### Directions for this task
Please output exactly the lines below, starting at the line that has "Page size: 1500x1125." and ending at the line that has "Document page, 1500x1125 pixels.", both included; leave out all pictures and include nothing else.

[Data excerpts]
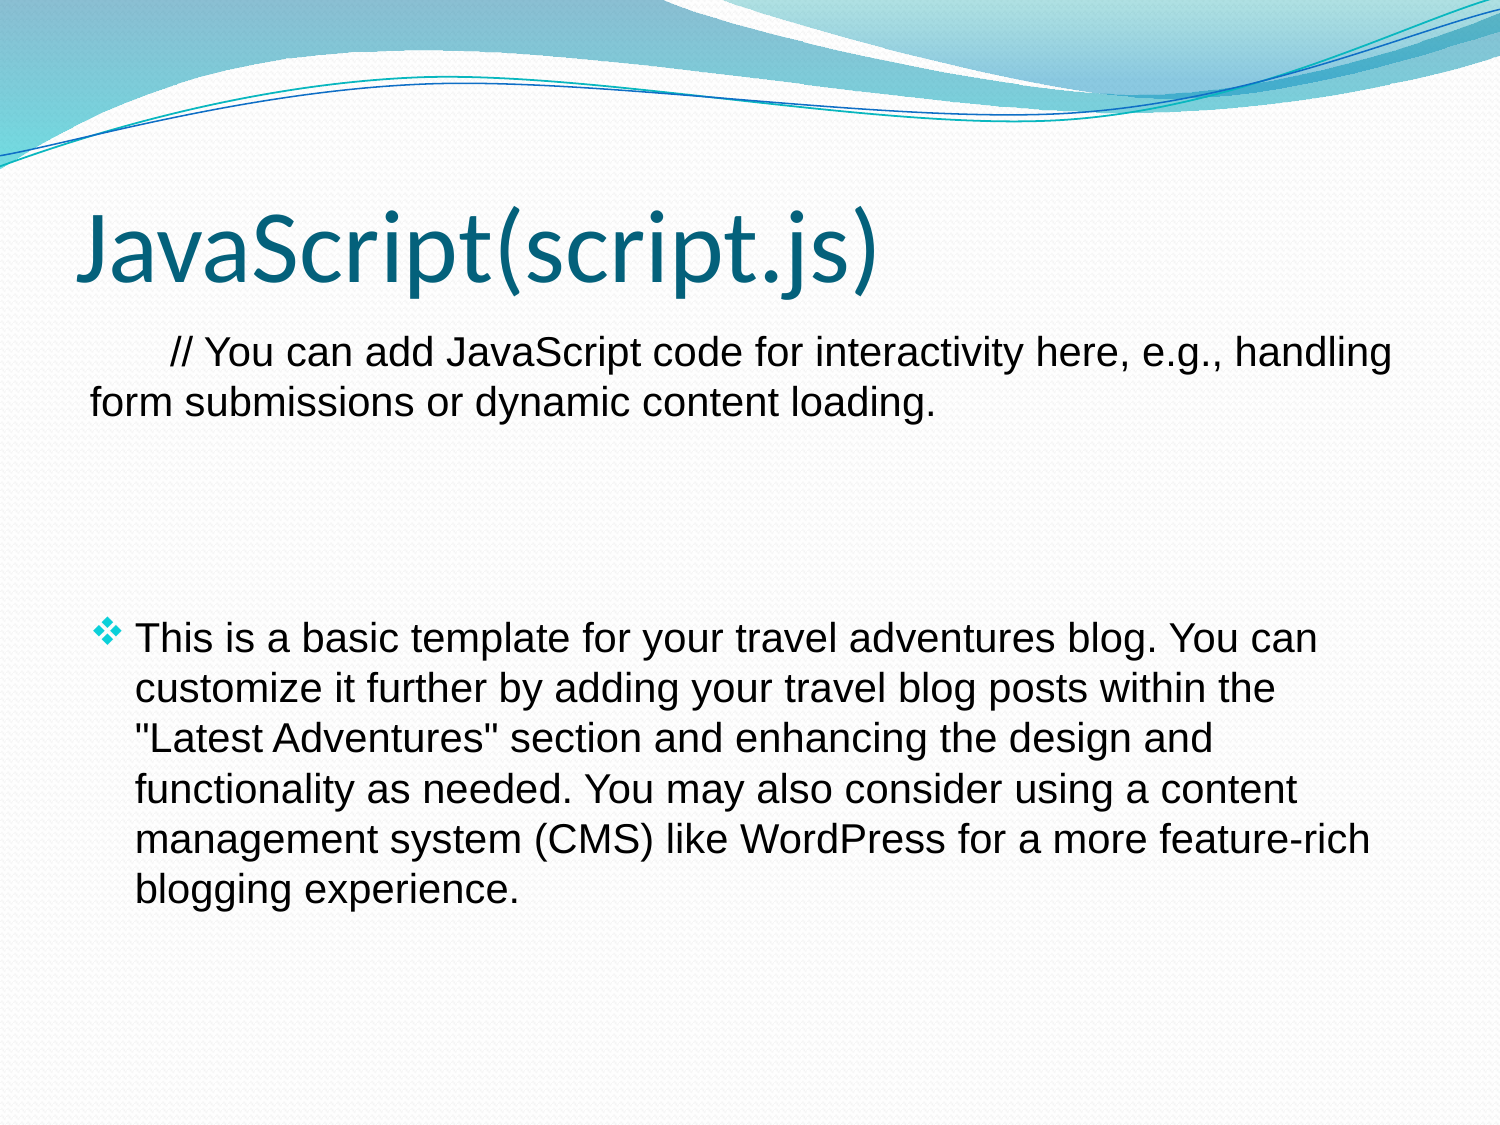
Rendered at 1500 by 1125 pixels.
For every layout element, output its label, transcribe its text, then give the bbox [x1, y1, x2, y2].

list // You can add JavaScript code for interactivity here, e.g., handling form submissions or dynamic content loading. This is a basic template for your travel adventures blog. You can customize it further by adding your travel blog posts within the "Latest Adventures" section and enhancing the design and functionality as needed. You may also consider using a content management system (CMS) like WordPress for a more feature-rich blogging experience. [75, 317, 1425, 1038]
title JavaScript(script.js) [75, 115, 1425, 303]
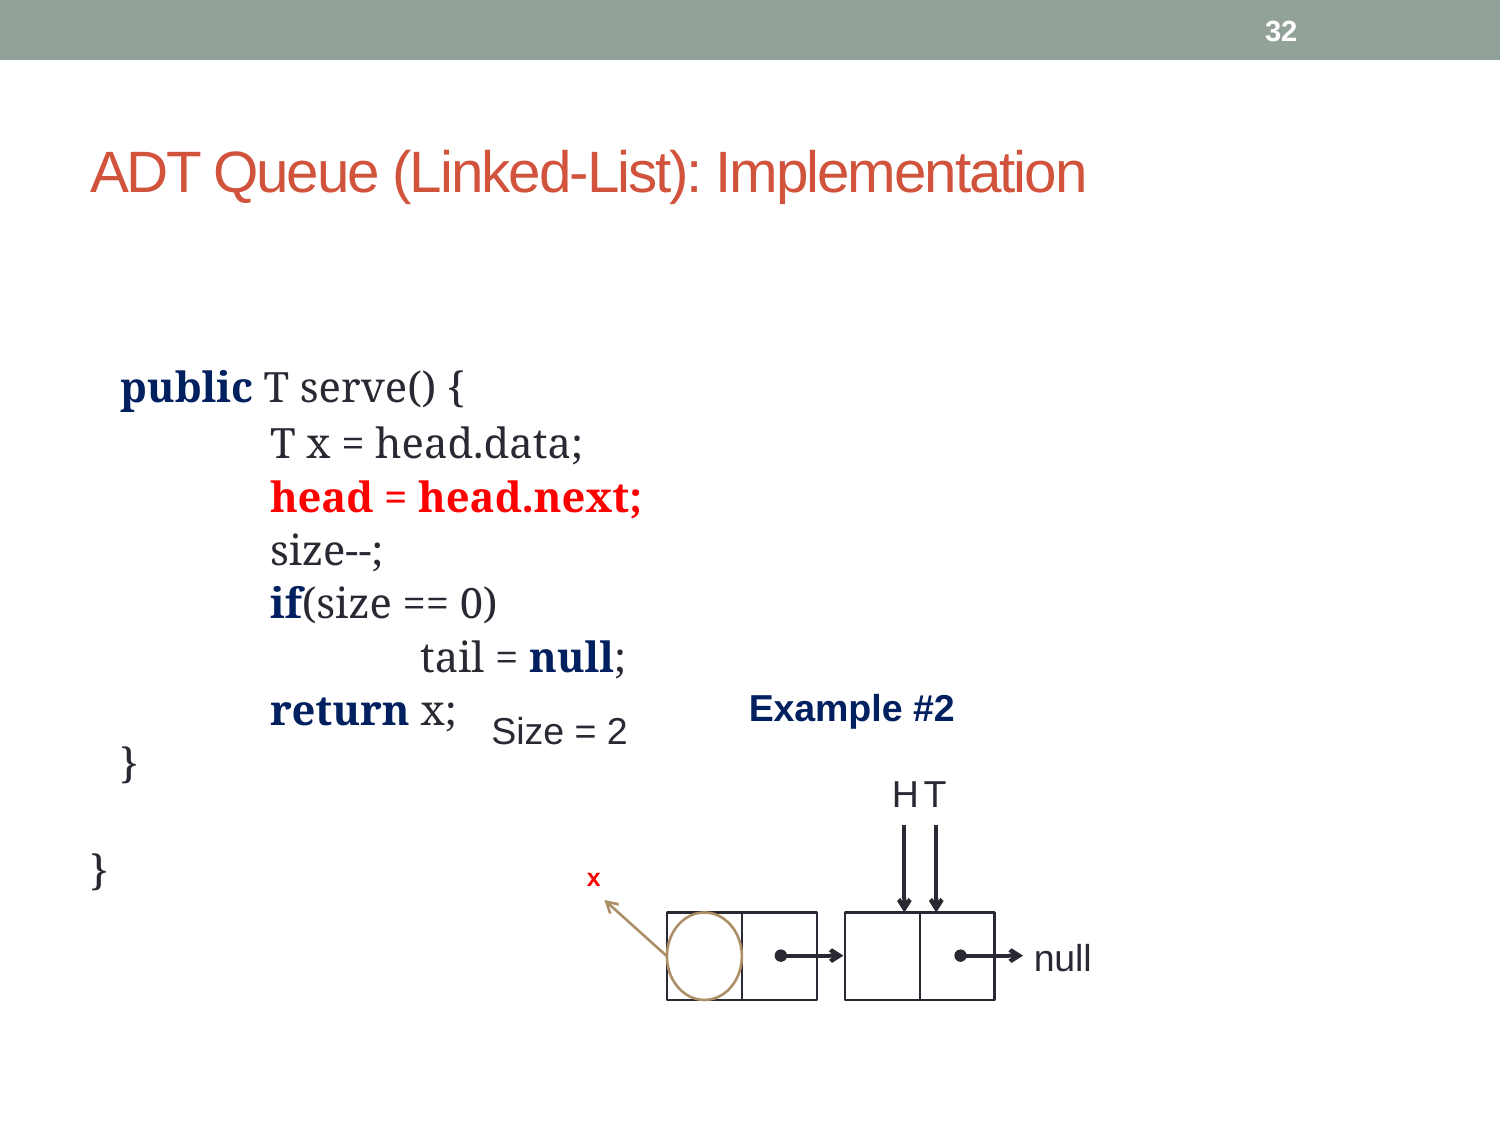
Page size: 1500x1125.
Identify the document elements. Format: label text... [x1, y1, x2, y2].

text_box Size = 2 [476, 699, 643, 760]
text_box x [921, 916, 926, 1002]
text_box [843, 910, 997, 1002]
list public T serve() { T x = head.data; head = head.next; size--; if(size == 0) tail = null; return x; } } [75, 262, 1425, 1063]
text_box Example #2 [733, 676, 970, 737]
text_box T [997, 958, 1009, 962]
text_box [604, 899, 668, 957]
text_box [786, 958, 819, 962]
text_box null [1018, 926, 1107, 987]
text_box [711, 910, 819, 1002]
slide_number 32 [1250, 3, 1425, 57]
text_box T [906, 828, 911, 899]
text_box x [572, 854, 616, 900]
text_box [675, 910, 697, 924]
text_box H [877, 762, 908, 823]
text_box x [965, 958, 997, 962]
text_box T [819, 958, 830, 962]
text_box [665, 910, 738, 1003]
text_box [743, 916, 749, 1002]
text_box T [908, 762, 962, 823]
text_box T [938, 828, 943, 899]
title ADT Queue (Linked-List): Implementation [75, 87, 1425, 250]
text_box [665, 968, 695, 1002]
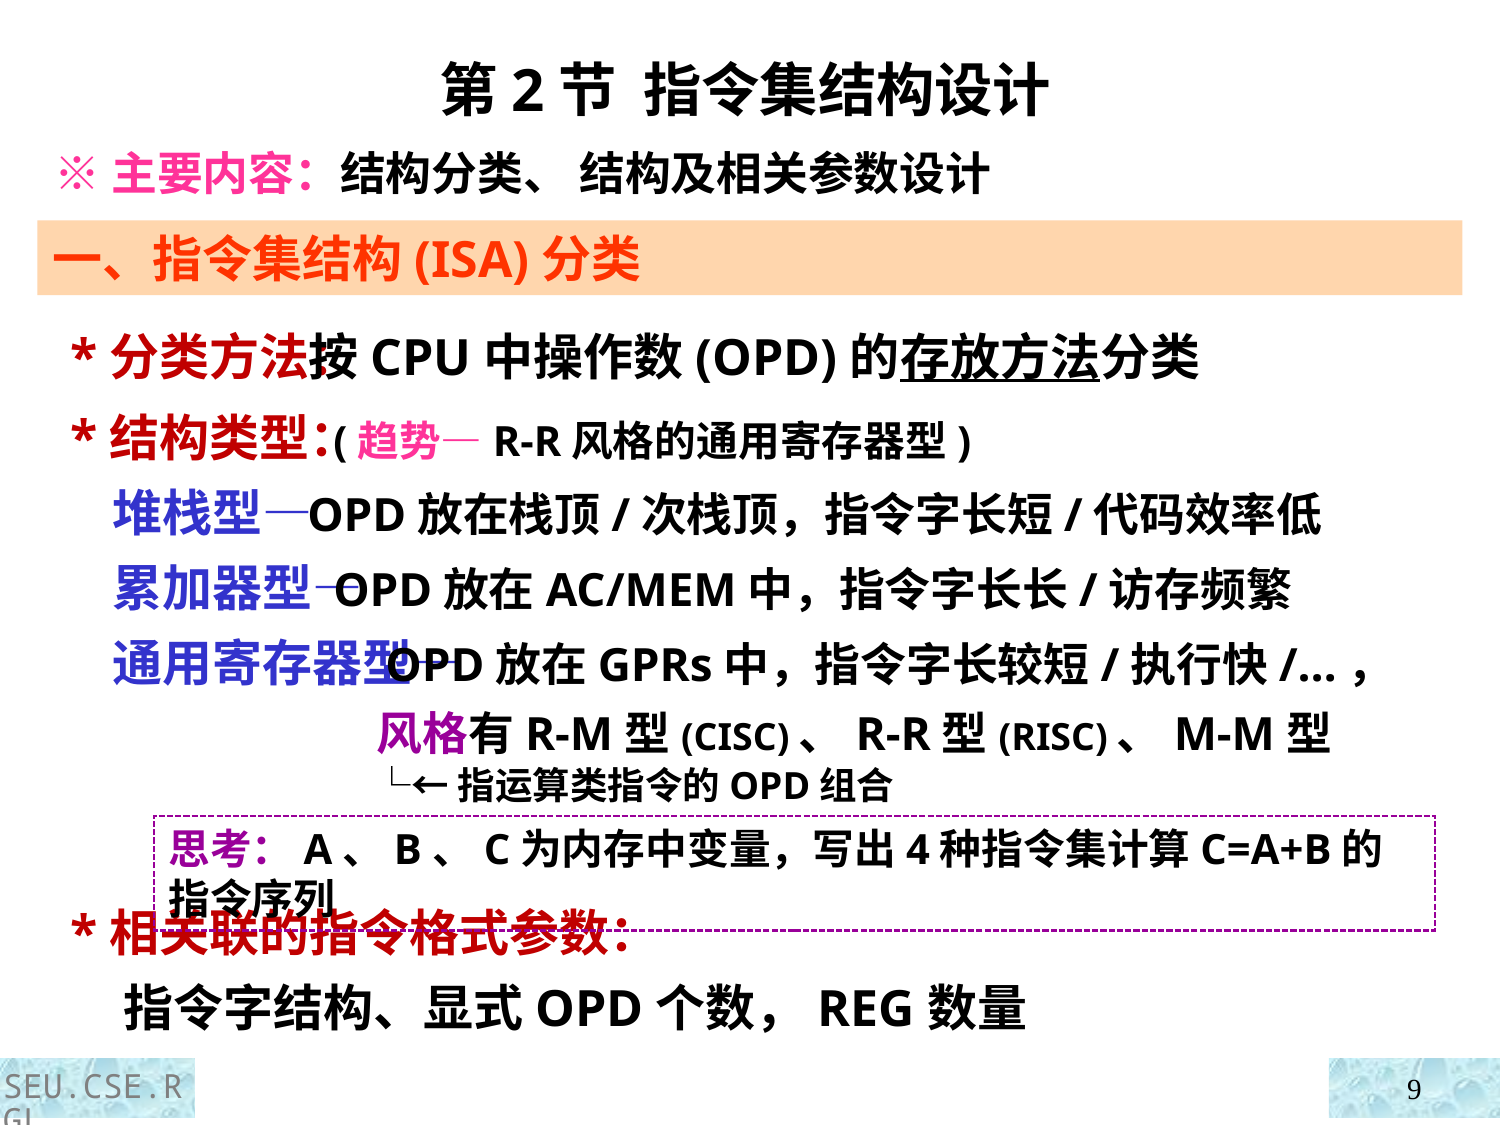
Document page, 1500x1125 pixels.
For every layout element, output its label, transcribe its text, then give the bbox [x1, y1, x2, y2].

text_box *相关联的指令格式参数： 指令字结构、显式OPD个数，REG数量 [29, 878, 1463, 1044]
text_box 按CPU中操作数(OPD)的存放方法分类 (趋势—R-R风格的通用寄存器型) OPD放在栈顶/次栈顶，指令字长短/代码效率低 OPD放在AC/MEM中，指令字长长/访存频繁 OPD放在GPRs中，指令字长较短/执行快/…， 风格有R-M型(CISC)、R-R型(RISC)、M-M型 └←指运算类指令的OPD组合 [214, 302, 1471, 815]
footer SEU.CSE.RGL [0, 1058, 196, 1118]
text_box 第2节 指令集结构设计 [140, 45, 1350, 131]
text_box *分类方法： *结构类型： 堆栈型— 累加器型— 通用寄存器型— [29, 302, 214, 699]
text_box 思考：A、B、C为内存中变量，写出4种指令集计算C=A+B的指令序列 [153, 815, 1436, 931]
text_box 一、指令集结构(ISA)分类 [37, 220, 1463, 296]
text_box ※主要内容：结构分类、 结构及相关参数设计 [29, 137, 1471, 207]
slide_number 9 [1328, 1058, 1500, 1118]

### Your solution
Page size: 1500x1125.
Identify the document elements. Format: label text... [x1, y1, x2, y2].

text_box Size = 2 [476, 699, 643, 760]
text_box x [921, 916, 926, 1002]
text_box [843, 910, 997, 1002]
list public T serve() { T x = head.data; head = head.next; size--; if(size == 0) tail = null; return x; } } [75, 262, 1425, 1063]
text_box Example #2 [733, 676, 970, 737]
text_box T [997, 958, 1009, 962]
text_box [604, 899, 668, 957]
text_box [786, 958, 819, 962]
text_box null [1018, 926, 1107, 987]
text_box [711, 910, 819, 1002]
slide_number 32 [1250, 3, 1425, 57]
text_box T [906, 828, 911, 899]
text_box x [572, 854, 616, 900]
text_box [675, 910, 697, 924]
text_box H [877, 762, 908, 823]
text_box x [965, 958, 997, 962]
text_box T [819, 958, 830, 962]
text_box [665, 910, 738, 1003]
text_box [743, 916, 749, 1002]
text_box T [908, 762, 962, 823]
text_box T [938, 828, 943, 899]
title ADT Queue (Linked-List): Implementation [75, 87, 1425, 250]
text_box [665, 968, 695, 1002]
Document page, 1500x1125 pixels.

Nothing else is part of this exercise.